Data listing:
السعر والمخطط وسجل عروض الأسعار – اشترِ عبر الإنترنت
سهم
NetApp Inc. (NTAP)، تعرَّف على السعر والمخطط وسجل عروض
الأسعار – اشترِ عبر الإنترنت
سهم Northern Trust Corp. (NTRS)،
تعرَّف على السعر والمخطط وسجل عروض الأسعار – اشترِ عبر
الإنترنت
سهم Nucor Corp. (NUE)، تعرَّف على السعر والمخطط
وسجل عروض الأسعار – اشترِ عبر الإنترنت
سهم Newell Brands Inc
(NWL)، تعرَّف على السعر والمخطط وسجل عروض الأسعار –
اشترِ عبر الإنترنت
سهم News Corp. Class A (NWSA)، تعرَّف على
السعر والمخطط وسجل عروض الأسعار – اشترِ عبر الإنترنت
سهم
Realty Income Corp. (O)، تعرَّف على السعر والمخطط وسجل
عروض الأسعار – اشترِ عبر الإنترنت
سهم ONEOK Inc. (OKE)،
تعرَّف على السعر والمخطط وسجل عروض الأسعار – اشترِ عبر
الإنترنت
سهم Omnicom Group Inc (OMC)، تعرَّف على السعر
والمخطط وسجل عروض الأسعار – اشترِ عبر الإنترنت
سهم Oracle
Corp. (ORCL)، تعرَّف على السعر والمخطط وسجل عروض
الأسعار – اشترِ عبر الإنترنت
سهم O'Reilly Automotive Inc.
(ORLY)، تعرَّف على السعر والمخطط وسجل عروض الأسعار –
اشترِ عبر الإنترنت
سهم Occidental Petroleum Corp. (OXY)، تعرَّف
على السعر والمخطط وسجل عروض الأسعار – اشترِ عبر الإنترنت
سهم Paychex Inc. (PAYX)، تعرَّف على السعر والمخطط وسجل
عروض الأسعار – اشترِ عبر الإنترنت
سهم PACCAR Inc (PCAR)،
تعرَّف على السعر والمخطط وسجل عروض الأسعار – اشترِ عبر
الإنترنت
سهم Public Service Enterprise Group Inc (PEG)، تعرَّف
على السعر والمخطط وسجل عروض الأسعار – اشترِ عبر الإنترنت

What the task asks:
Only lines with the string "Corp" belong in the answer; copy each of them from the listing.

Task solution:
سهم Northern Trust Corp. (NTRS)،
سهم Nucor Corp. (NUE)، تعرَّف على السعر والمخطط
سهم News Corp. Class A (NWSA)، تعرَّف على
Realty Income Corp. (O)، تعرَّف على السعر والمخطط وسجل
Corp. (ORCL)، تعرَّف على السعر والمخطط وسجل عروض
سهم Occidental Petroleum Corp. (OXY)، تعرَّف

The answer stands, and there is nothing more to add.